The City Council voted unanimously Wednesday to begin the process of granting bees like McFarland's legal status and also supported a motion to relocate wild hives when possible instead of destroying them.
The votes bolstered beekeepers who have tended bees in the shadows, but it also raised concerns that legalizing urban hives would sanction wild hives with Africanized "killer bee" genes.
Critics of the controversial practice fear an ordinance that doesn't distinguish between keeping tamer European honeybees and Africanized colonies would allow self-styled "ethical bee removal specialists" to expand their efforts unimpeded amid a growing demand for do-it-yourself hives.
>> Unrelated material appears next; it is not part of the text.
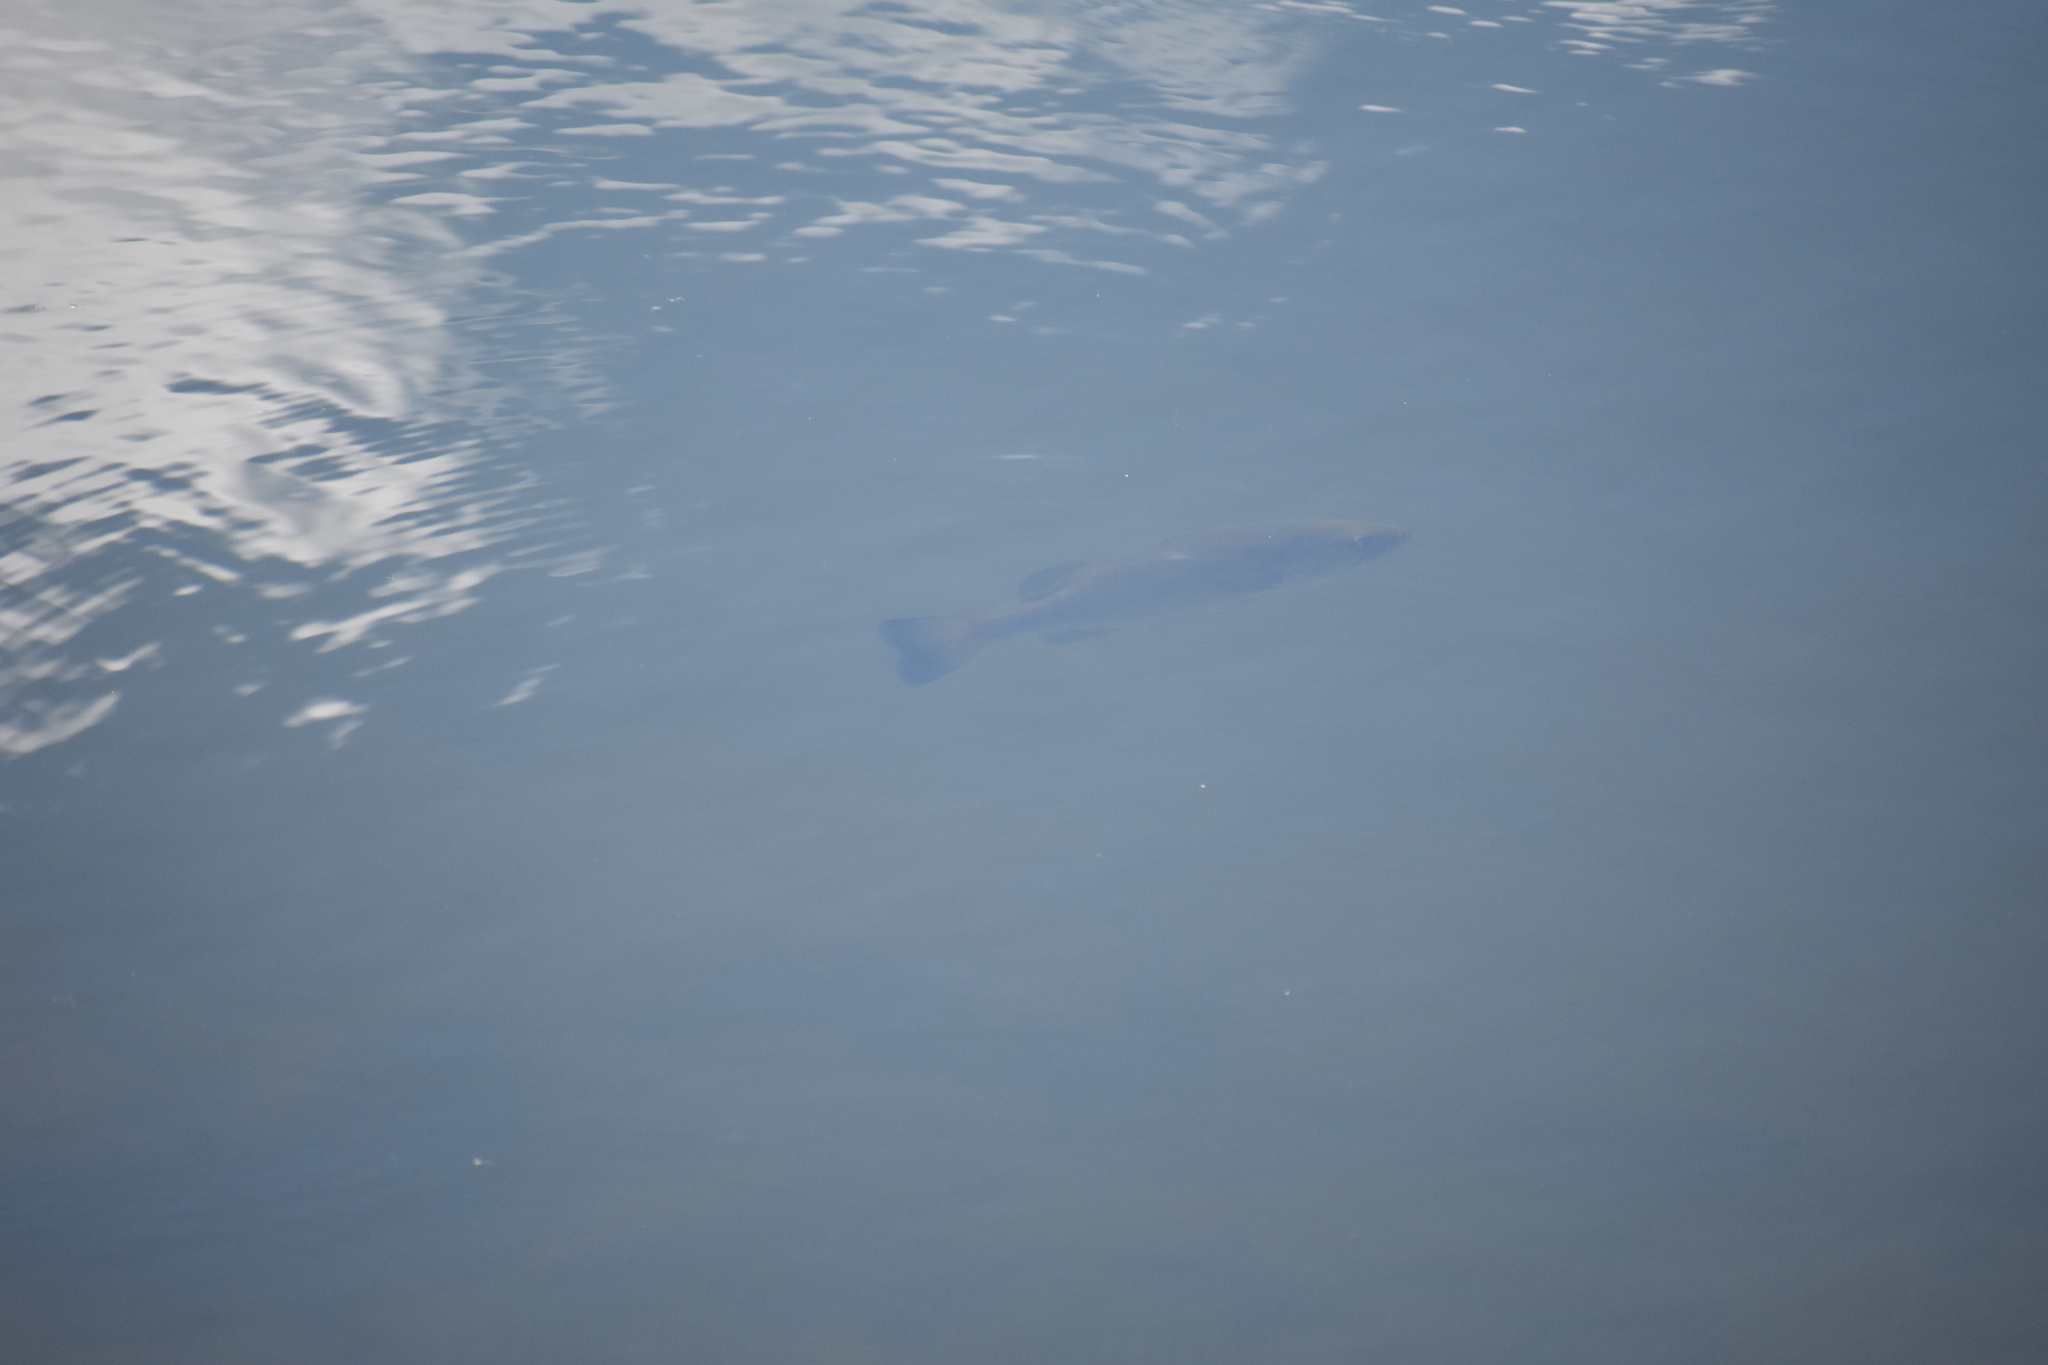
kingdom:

A volunteer group that removed wild hives and relocated them recently disbanded after a customer's neighbor got stung and threatened to sue.
Currently, most hives discovered in the city's public right of ways or reported by concerned citizens are wiped out because of worries about their aggressive genetics.
"To just haul them (feral bees) out of the fences and stick them in the backyard, that's not a good idea," said Eric Mussen, a bee expert at the University of California, Davis.
Killer bees arrived in Los Angeles County in the mid-1990s and almost completely pushed out the existing wild bee population 15 years ago. They can attack when an intruder gets closer than 100 feet, can chase a person up to a half-mile and will remain aggressive up to an hour after an attack, according to the county.
Those who work with these wild hives insist that the concerns are overblown.